2. the Relative and absolute number of CD38+lymphocytes in patients with diabetic foot syndrome with critical lower limb ischemia were significantly increased by 1.3 and 1.8 times in relation to normal values, which indicates the functional activity of CD38+lymphocytes.

3. it was Found that the relative and absolute content of CD20+ and CD23+ cells significantly increased in patients by an average of 1.2-2.1 times in relation to the control.

4. The trend and direction of changes to increase is observed when analyzing the content of IDM, IDA and IgG in blood serum, while the greatest increase is subject to IDM, where their difference from healthy ones is 2.9 times.

5. Comparative characteristics of the parameters of the immune system T - and B-system of lymphocytes showed that in the examined patients with diabetic foot syndrome with critical lower limb ischemia, these indicators changed in opposite directions - a decrease in the content of T-lymphocytes and an increase in the concentration of B-lymphocytes.

6. in the course of research, the following patterns were identified: patients have an imbalance, indicators of T-and B-lymphocytes; which indicates the presence of tension in the immune system of patients, while a decrease in one component of the body's immune system causes an increase in another component of the immune system, which complement each other's functions;

7. the Study of lymphocytes with markers of early activation (CD25+cells) and cell readiness for apoptosis (CD95+cells), as well as natural killer cells (CD16+cells) in patients with diabetic foot syndrome with critical lower limb ischemia in comparison with healthy people showed that the content of all the studied cells was significantly increased in patients. This fact indicates the development of a systemic inflammatory reaction syndrome.
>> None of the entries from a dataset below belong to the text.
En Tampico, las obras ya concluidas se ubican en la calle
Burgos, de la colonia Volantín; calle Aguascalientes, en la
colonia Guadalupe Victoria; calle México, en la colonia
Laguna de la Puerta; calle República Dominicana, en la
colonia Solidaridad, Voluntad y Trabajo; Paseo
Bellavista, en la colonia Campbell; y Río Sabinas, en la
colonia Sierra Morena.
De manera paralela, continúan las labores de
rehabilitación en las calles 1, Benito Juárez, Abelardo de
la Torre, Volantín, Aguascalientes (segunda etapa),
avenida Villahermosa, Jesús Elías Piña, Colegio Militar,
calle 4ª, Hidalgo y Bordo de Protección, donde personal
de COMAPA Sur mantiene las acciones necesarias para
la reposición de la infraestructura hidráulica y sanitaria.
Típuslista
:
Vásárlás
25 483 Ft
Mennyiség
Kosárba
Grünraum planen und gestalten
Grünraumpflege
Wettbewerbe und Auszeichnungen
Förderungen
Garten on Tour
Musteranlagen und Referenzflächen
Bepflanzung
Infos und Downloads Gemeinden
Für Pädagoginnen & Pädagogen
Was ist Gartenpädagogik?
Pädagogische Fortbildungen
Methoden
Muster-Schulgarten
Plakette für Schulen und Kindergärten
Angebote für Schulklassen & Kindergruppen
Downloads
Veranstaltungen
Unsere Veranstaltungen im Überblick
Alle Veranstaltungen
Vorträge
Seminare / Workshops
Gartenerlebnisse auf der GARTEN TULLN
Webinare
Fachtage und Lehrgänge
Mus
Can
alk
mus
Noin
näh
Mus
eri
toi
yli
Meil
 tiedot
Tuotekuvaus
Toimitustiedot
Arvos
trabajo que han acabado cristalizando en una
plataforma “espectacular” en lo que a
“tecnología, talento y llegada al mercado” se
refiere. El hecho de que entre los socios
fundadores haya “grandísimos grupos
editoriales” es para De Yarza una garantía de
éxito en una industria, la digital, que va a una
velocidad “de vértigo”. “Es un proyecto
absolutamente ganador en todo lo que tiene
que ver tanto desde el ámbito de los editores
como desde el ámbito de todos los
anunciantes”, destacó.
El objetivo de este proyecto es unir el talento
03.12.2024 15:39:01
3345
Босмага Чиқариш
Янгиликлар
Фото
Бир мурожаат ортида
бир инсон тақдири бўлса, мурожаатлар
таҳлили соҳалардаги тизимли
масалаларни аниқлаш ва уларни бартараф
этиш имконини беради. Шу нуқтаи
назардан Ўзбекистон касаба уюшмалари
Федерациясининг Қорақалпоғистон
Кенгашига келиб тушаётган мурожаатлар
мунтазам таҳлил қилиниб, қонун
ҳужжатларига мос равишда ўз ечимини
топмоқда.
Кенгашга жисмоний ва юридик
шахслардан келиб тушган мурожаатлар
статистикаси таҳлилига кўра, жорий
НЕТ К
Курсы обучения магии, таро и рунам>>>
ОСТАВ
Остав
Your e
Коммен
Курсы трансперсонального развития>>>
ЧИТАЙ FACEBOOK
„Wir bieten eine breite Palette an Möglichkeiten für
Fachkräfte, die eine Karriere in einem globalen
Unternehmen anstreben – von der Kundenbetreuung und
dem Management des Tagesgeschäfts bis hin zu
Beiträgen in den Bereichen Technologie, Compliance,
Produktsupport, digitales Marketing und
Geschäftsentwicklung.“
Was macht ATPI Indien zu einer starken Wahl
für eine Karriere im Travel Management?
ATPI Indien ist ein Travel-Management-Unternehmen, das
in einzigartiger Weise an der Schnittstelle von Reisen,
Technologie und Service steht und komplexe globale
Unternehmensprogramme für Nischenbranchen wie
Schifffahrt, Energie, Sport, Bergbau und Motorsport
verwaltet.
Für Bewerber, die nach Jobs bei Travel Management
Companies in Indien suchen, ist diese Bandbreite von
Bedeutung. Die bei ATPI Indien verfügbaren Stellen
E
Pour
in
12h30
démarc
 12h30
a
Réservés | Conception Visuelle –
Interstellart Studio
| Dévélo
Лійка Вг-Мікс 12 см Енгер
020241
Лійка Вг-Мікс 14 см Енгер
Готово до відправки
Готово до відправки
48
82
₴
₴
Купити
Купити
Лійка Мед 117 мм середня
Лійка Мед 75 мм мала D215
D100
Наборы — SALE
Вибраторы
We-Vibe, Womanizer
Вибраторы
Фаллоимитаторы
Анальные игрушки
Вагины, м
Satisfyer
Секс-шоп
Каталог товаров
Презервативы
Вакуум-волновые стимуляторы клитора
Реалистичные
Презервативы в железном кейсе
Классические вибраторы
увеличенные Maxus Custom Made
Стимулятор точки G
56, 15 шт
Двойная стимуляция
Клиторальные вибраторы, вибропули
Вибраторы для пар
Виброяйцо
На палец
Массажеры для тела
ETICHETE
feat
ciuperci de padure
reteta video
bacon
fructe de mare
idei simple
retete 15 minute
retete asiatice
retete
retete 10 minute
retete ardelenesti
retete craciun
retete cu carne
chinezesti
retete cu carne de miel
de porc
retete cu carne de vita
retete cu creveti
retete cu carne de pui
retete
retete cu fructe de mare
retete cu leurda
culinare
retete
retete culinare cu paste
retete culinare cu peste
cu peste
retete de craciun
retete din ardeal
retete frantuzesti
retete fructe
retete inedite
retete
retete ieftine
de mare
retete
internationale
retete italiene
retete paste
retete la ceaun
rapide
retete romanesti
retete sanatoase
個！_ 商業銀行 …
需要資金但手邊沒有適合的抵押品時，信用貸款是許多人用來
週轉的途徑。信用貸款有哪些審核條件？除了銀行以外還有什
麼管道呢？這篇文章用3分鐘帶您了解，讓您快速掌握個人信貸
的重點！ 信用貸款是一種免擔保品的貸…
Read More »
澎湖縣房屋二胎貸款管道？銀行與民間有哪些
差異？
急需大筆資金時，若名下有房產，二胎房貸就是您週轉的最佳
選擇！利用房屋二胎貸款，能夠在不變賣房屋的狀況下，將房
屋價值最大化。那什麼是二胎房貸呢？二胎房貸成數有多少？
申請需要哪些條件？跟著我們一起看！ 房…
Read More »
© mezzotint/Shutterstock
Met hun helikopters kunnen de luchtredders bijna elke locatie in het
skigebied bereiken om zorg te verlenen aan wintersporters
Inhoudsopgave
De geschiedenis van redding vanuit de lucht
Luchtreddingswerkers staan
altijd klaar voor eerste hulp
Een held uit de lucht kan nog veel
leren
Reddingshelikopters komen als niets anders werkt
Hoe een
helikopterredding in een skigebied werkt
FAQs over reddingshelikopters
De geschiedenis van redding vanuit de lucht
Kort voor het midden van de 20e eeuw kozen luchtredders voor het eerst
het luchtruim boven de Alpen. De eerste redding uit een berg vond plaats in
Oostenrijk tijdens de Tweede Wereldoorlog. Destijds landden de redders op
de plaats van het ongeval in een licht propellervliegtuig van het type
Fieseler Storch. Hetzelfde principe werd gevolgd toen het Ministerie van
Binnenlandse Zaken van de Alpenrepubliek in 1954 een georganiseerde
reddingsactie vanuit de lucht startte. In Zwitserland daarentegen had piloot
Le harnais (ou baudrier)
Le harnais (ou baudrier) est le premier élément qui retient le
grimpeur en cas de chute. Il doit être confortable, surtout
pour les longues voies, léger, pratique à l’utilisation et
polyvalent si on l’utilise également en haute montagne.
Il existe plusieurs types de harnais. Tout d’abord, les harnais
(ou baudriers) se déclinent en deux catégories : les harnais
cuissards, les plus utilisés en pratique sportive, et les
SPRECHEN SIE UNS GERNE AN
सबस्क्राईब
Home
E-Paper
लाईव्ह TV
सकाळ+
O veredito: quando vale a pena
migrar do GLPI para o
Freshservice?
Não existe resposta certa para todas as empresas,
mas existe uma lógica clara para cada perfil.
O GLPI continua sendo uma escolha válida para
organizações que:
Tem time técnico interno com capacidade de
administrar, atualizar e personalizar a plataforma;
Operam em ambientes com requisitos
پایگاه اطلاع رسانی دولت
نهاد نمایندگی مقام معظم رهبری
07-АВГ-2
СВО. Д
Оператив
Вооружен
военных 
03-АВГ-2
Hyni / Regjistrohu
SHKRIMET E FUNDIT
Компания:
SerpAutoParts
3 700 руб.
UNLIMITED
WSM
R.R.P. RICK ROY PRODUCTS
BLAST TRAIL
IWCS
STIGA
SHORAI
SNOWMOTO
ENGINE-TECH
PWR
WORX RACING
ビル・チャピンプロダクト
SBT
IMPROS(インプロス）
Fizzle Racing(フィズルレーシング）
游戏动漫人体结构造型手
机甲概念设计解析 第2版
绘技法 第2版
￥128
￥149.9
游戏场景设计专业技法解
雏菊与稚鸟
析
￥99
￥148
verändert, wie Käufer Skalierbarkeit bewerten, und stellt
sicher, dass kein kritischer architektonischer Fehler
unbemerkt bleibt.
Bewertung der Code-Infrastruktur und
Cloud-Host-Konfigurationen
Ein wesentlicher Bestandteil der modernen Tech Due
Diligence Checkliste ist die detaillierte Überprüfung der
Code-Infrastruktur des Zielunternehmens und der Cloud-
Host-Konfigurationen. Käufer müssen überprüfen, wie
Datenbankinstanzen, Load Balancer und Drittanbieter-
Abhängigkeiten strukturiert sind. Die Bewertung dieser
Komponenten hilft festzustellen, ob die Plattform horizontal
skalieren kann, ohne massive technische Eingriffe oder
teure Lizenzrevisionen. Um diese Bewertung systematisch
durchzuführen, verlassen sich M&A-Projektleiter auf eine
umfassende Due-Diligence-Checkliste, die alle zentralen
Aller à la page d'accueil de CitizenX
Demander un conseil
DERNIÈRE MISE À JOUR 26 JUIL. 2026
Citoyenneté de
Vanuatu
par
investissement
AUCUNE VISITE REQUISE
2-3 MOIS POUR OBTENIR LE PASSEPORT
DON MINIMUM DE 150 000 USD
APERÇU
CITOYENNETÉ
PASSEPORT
8. Comparative analysis of cytokine status in patients with diabetic foot syndrome with critical lower limb ischemia and healthy individuals showed that IL-17A and IL-10 were significantly increased in relation to control data.

9. the Trend and direction of changes in the content of IL-17A and IL-10 were the same for the studied indicators. The difference was significant for intensity change, where the proinflammatory cytokine IL-17A were increased on average at 56.0 times, and anti-inflammatory cytokine IL-10 in average 3.7 times compared to normal values, which meant that the activity of Pro-inflammatory cytokine in patients more than anti-inflammatory cytokine.

10. Determination of IL-17A is of great diagnostic value and is recommended as an additional test for early diagnosis of complications in the form of systemic inflammatory reaction syndrome and organ dysfunction in patients with diabetic foot syndrome with critical limb ischemia.